Дальнейшая работа даст текстуальные указания в обоснование этих тезисов.
Здесь я оговорюсь напоследок по поводу двух возможных недоразумений.
Многие теперь тешатся своей механистической трезвостью и смелыми вивисекциями литературы. Я вижу в этом только студенческое позерство, а не подлинное научное отреченье. Они употребляют эту маску только перед печатным станком или профанами. Без целостного восприятия они не могут обходиться в своих работах о поэзии, а вивисекции тем более целесообразны, чем меньше в них неосмотрительного азарта. Продуманный и бережный анализ делают немногие, это очень трудно.
Другое возможное недоразумение, что во всем предыдущем — явно преобладающее значение придано смысловой стороне поэзии. Конечно, в этом есть некоторая доля научного «генотеизма» Мане Мюлля: главными считать те явления, какие сейчас изучаются. Это необходимо и едва ли предосудительно, когда работа должна завоевать признание, когда она несколько «против течения». Относительная величина нарочито выдвинутого элемента определится потом легко.
Мое искомое — смысловой коэффициент художественной речи. И может показаться, что я приближаюсь к идеологам литературы. Вот насколько.
Признаю, что в каждом литературном произведении должен быть в существе бесспорный, конечный смысл, хотя бы о нем спорили, хотя в некоторых (будто бы литературных) его и не бывает. И пусть он называется «содержание», «идея» — как угодно.
Для простаков «основной смысл» можно отождествлять с «авторским замыслом», во многих случаях документально засвидетельствованным (например, среди опубликованных черновых набросков «Возмездия» Блока). Он лишь одна из возможных сигнатурок этого смысла. Но, конечно, «содержание» — только один из элементов воздействия, как контуры у живописца.

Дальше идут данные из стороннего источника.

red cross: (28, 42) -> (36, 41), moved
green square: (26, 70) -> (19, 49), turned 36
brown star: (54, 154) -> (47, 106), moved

Не идти дальше изучения контуров — удел незавидный. Пренебрегать ими и гордиться этим, как здравой научностью, — ребячество... Но художественное богатство не зависит от такой монистической выдержанности. Оно в многодельности средств всякого искусства. Надо изучать художественные заложения во взаимодействии их всех: звучности и смысловых колоритов, композиции и мысленной, идейной оси.
Но господство, просто суммарное преобладание мысленной стихии в поэзии — очевидно.
5. ПО ПОВОДУ УЧЕНИЯ О «ЗАУМНОСТИ»
Те, кто придерживается теории зависимости или обусловленности поэзии просторечьем, считают отличием художественной речи образность, то есть смысловую реализацию ее преимущественно в конкретных представленьях.
Их трудно убедить в инородности поэтической семантики не по одному только указанному психологическому признаку, а по наличию эстетической квалификации. Как раз психологическая характеристика оказывается самой сомнительной. Воображательная реализация поэтической речи потенциальна и необязательна, она более помеха, чем средство эстетического воздействия. (При анализе лирических образцов это будет показано.)
Когда же сводят язык поэзии к просторечью, оказывается, что с точки зрения «здравого смысла языка» у поэтов многочисленны иррациональные моменты, абсурдные выражения. Отсюда — учение о заумности ее[19]. С другой стороны, В. Шкловский, Р. Якобсон пришли к нему в полемическом увлеченье против положения потебнианцев, что поэзия есть такой способ, прием мышления, при котором суждение происходит при помощи образа, имеющего непременно иносказательное значение[20].
Надо признать заслугу ОПОЯЗа в дискредитировании односторонней теории Потебни и дурного ее развития у последователей.
Но надо решительно отвергнуть учение о заумности поэтической речи во всех его видах (например, об «инфантилизме» поэзии).
В нем спутаны и проблематический генетизм Ал. Веселовского («слово — приемыш поэзии»), и неверно примененные цитаты авторских признаний, и патетическая пропаганда футуристических манифестов.